So, it's been a busy week in the print equipment and IT services industry. But hang on, because the speed of its disruption is going to increase. Thanks, Carl Icahn, for hopefully waking up the industry's leaders to disrupt themselves.
Throughout history, most industries were disrupted by outsiders. So, this move by Carl Icahn is welcomed by those insiders determined to kick the ass of the channel's complacency and status quo.
Some believe Xerox and HP coming together doesn't mark a disruption. It's incredible how some can't look past what's in front of them. Or they find it easier to discuss why something won't work over the discussions of why things will work. Who knows which one writes the check or swaps the stock. The bottom line is, Xerox started the game as they upped the ante.
"When leaders focus on why things won't work, they are fighting to remain in the past. When leaders focus on how things could work, they are exploring the future."
This merger will cause the remaining manufacturers to consolidate much quicker than many wanted. It also affects the private equity in the channel as they consider current and future investments. Soon the hype in roll-ups chasing the fiction of managed print services growth will be questioned as those investments are held accountable to market realities.
We are witnessing the beginning of the industry's most significant cost-cutting in its history.
I will call it: "The era of aligning cost with market realities."
When Carl Icahn set out to clean up Xerox, he did it to bring greater value to the company by aligning it with the realities of the market. Carl said he saw Xerox heading in the direction of Kodak, and he intended to change that direction.
Xerox had many out-of-control expenses, and Xerox was not addressing an overlapping and saturated distribution. Carl questioned the fact that GIS (global imaging systems) were not focused on the Xerox brand.
These GIS dealers, which Xerox owns, were selling competitive brands. He also questioned why Xerox-owned companies were still operating with their independent names over capitalizing on Xerox's name recognition. I agree with Carl on that. Why acquire distribution and keep it independently branded? I think its insecurity or a lack of confidence in the acquiring brand by the acquired.

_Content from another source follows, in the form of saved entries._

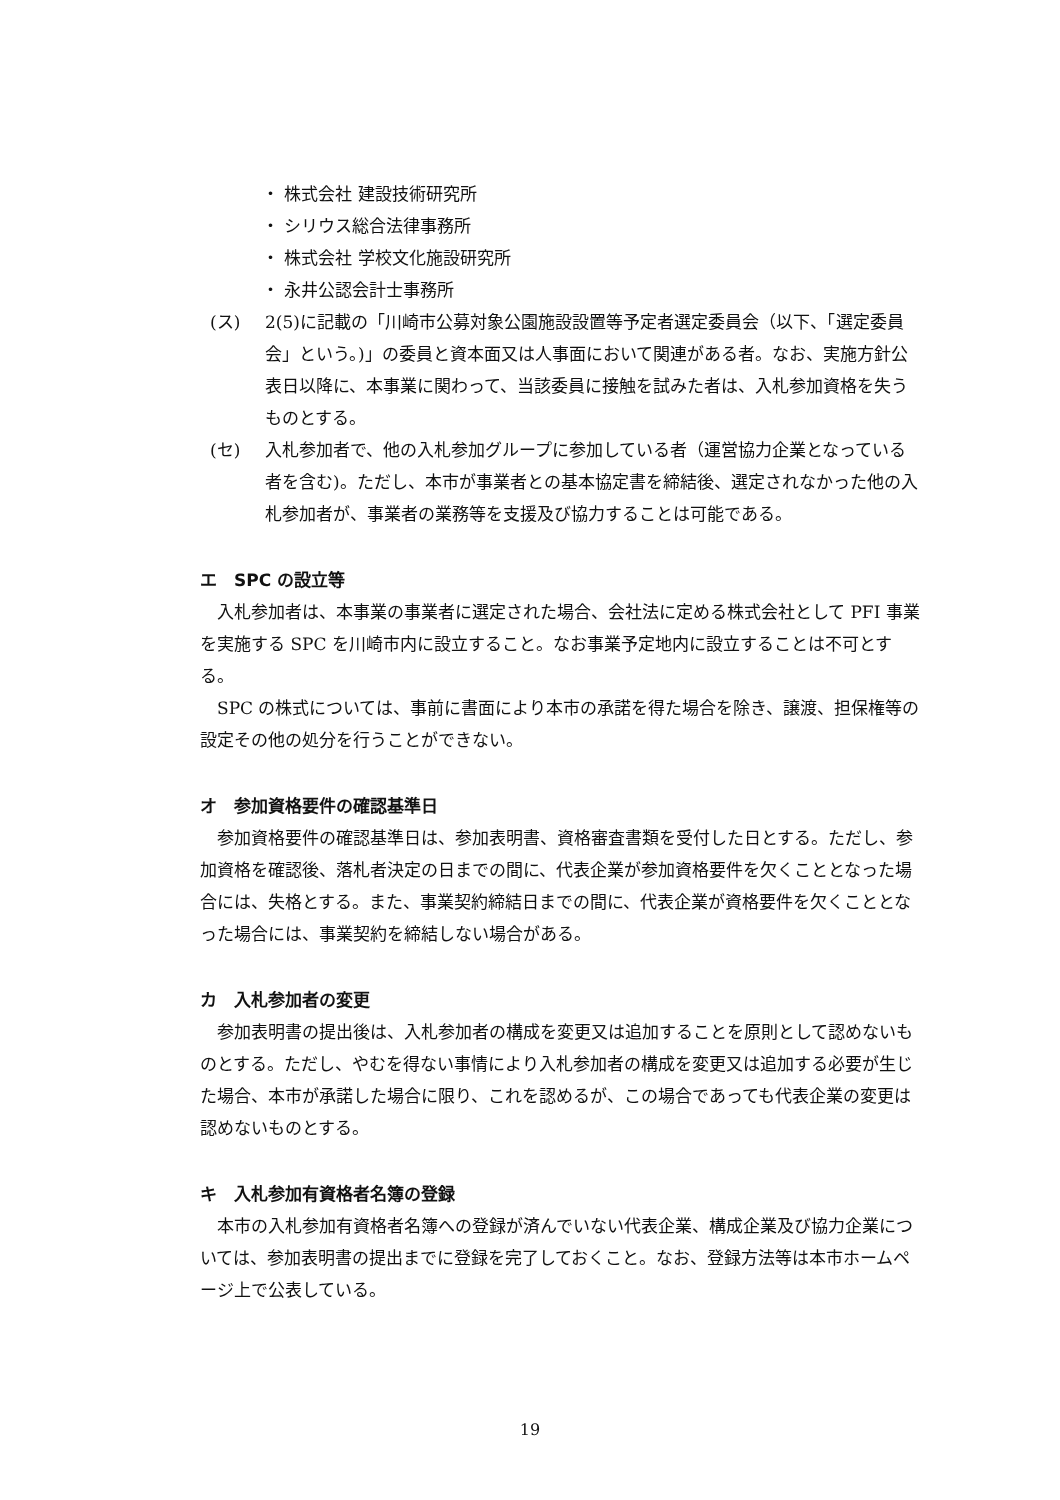・ 株式会社 建設技術研究所
・ シリウス総合法律事務所
・ 株式会社 学校文化施設研究所
・ 永井公認会計士事務所
(ス) 2(5)に記載の「川崎市公募対象公園施設設置等予定者選定委員会（以下、「選定委員会」という。)」の委員と資本面又は人事面において関連がある者。なお、実施方針公表日以降に、本事業に関わって、当該委員に接触を試みた者は、入札参加資格を失うものとする。
(セ) 入札参加者で、他の入札参加グループに参加している者（運営協力企業となっている者を含む)。ただし、本市が事業者との基本協定書を締結後、選定されなかった他の入札参加者が、事業者の業務等を支援及び協力することは可能である。
エ　SPC の設立等
入札参加者は、本事業の事業者に選定された場合、会社法に定める株式会社として PFI 事業を実施する SPC を川崎市内に設立すること。なお事業予定地内に設立することは不可とする。
SPC の株式については、事前に書面により本市の承諾を得た場合を除き、譲渡、担保権等の設定その他の処分を行うことができない。
オ　参加資格要件の確認基準日
参加資格要件の確認基準日は、参加表明書、資格審査書類を受付した日とする。ただし、参加資格を確認後、落札者決定の日までの間に、代表企業が参加資格要件を欠くこととなった場合には、失格とする。また、事業契約締結日までの間に、代表企業が資格要件を欠くこととなった場合には、事業契約を締結しない場合がある。
カ　入札参加者の変更
参加表明書の提出後は、入札参加者の構成を変更又は追加することを原則として認めないものとする。ただし、やむを得ない事情により入札参加者の構成を変更又は追加する必要が生じた場合、本市が承諾した場合に限り、これを認めるが、この場合であっても代表企業の変更は認めないものとする。
キ　入札参加有資格者名簿の登録
本市の入札参加有資格者名簿への登録が済んでいない代表企業、構成企業及び協力企業については、参加表明書の提出までに登録を完了しておくこと。なお、登録方法等は本市ホームページ上で公表している。
19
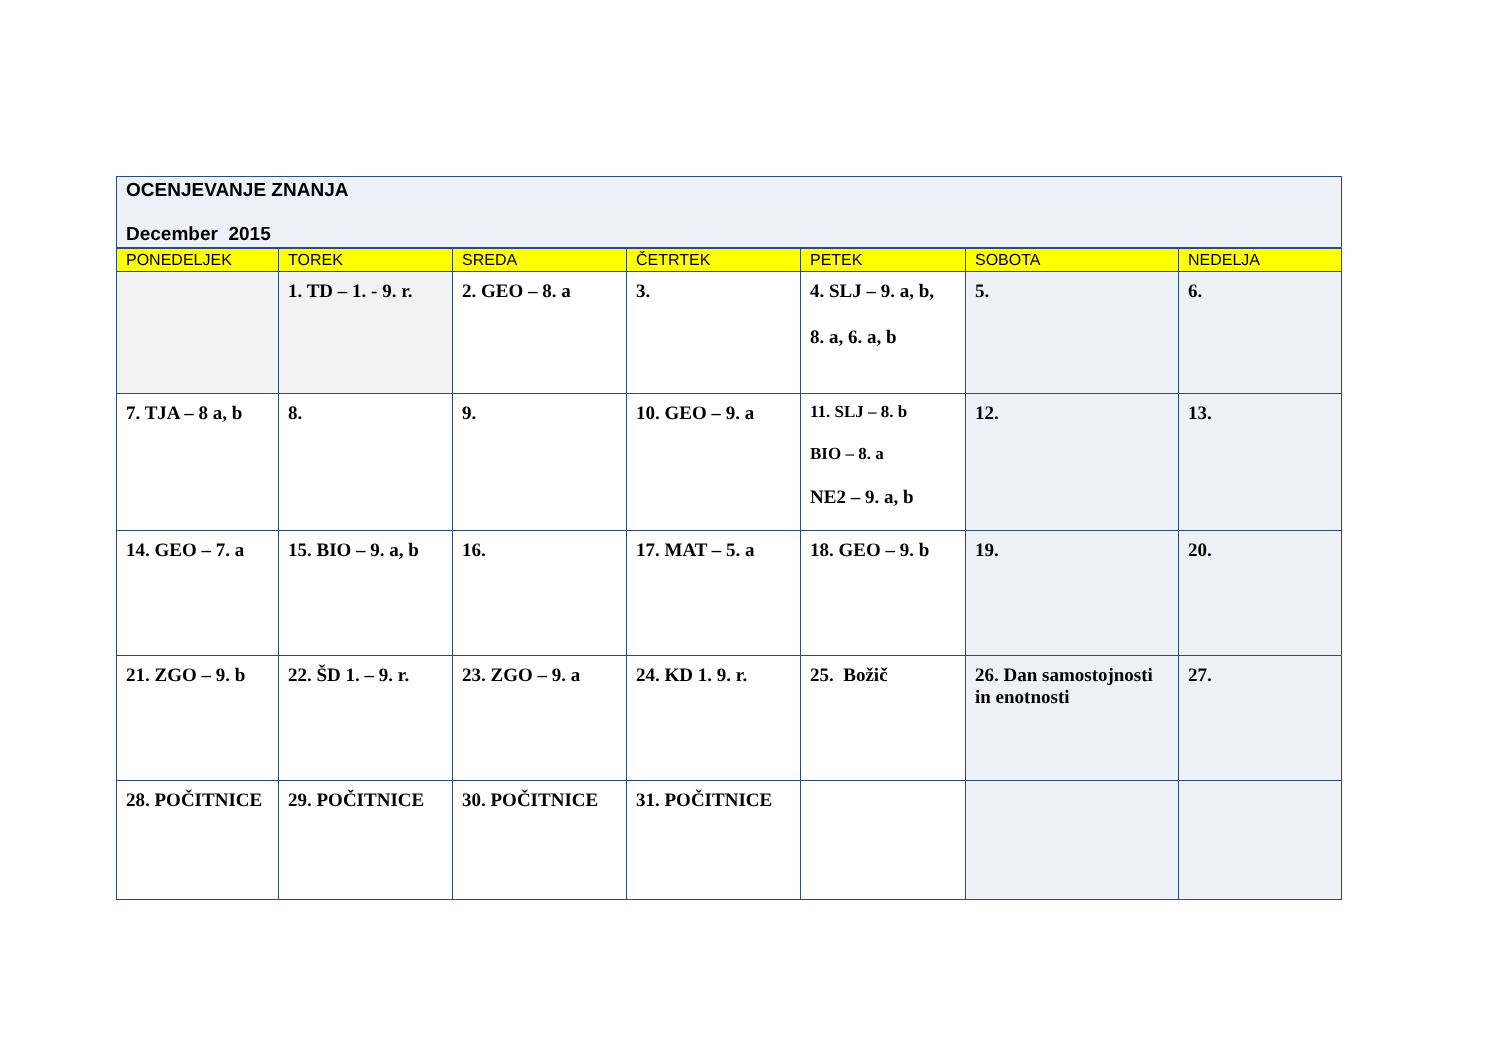| OCENJEVANJE ZNANJA December 2015 | | | | | | |
| PONEDELJEK | TOREK | SREDA | ČETRTEK | PETEK | SOBOTA | NEDELJA |
| | 1. TD – 1. - 9. r. | 2. GEO – 8. a | 3. | 4. SLJ – 9. a, b, 8. a, 6. a, b | 5. | 6. |
| 7. TJA – 8 a, b | 8. | 9. | 10. GEO – 9. a | 11. SLJ – 8. b BIO – 8. a NE2 – 9. a, b | 12. | 13. |
| 14. GEO – 7. a | 15. BIO – 9. a, b | 16. | 17. MAT – 5. a | 18. GEO – 9. b | 19. | 20. |
| 21. ZGO – 9. b | 22. ŠD 1. – 9. r. | 23. ZGO – 9. a | 24. KD 1. 9. r. | 25. Božič | 26. Dan samostojnosti in enotnosti | 27. |
| 28. POČITNICE | 29. POČITNICE | 30. POČITNICE | 31. POČITNICE | | | |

Dealer roll-ups: listen to Carl, unite the brand, and rein in the cost.
We still see today's roll-ups using the GIS model. It seems that there is still a fear of what consolidation means to the end-users. Do these roll-ups really believe that customers would leave if the dealer changed its name? Do dealers think they are fooling the customer? I think this strategy does not align with the end-user's reality and destroys the entity's chances of national recognition.
It's not 1990 so, why are the acquisition strategies still being built on a 1990's model?
Organizational unity creates esprit de corps; this unity becomes clouded by individualism. Roll-ups should be proud and praise their integration. I believe if you intend to be a national organization, then be national in name, products, services, and core values.
"It is more important to bring together what is separate, over attempting an appearance of togetherness while remaining separate."
Unity and brand recognition in the imaging channel is quickly becoming a must as the fast approaching pull economy invades the channel's deliverable. E-commerce will play a significant role in the future of the channel. Those of you who understand Google should quickly realize the value in this paragraph and the next.
A national company united on a customer-centric deliverable is so much more effective than a national company made up of independent organizations all working as they did in the past. It will be much easier to find your company in the digital world when its name is widely used. If you intend to sell nationally, you better be recognized nationally. I suggest all roll-ups take the parent's name and do it quickly. Because some in the channel will in fact sell nationally.
Enough is enough, let's move forward
Quite simply, Xerox needed someone to say "enough". Carl Icahn said it. Who in your organization will say "enough is enough"?
All dealers' manufacturers and those who provide services to the channel's ecosystem must rein in and align cost. The inefficient ways of servicing and selling must not be ignored any longer.
Xerox/HP will bring a whole new game to the field which many still see as an unchangeable game.
Those who cannot muster the fortitude to make the needed sacrifices should move to the side lines. The imaging channel will face many challenges as the market continues declining. However, the industry can reinvent itself and thrive if they stop trying to save yesterday's relevance.
Now is the time to understand the value in replacing oversold A3s with A4s. Now is the time to understand e-commerce and implement it. Now is the time to imagine future possibilities over remembering past successes.
Print equipment and its services business model is going to modify. Hopefully, this new era of consolidation and cost cutting brings a fresh perspective and a much-needed reality check.
It will be interesting to see how the deal pans out, but one thing is adamantly clear: two of the major players in the space just slapped status quo in the face. It's the time now for the rest of the industry's actors to do the same.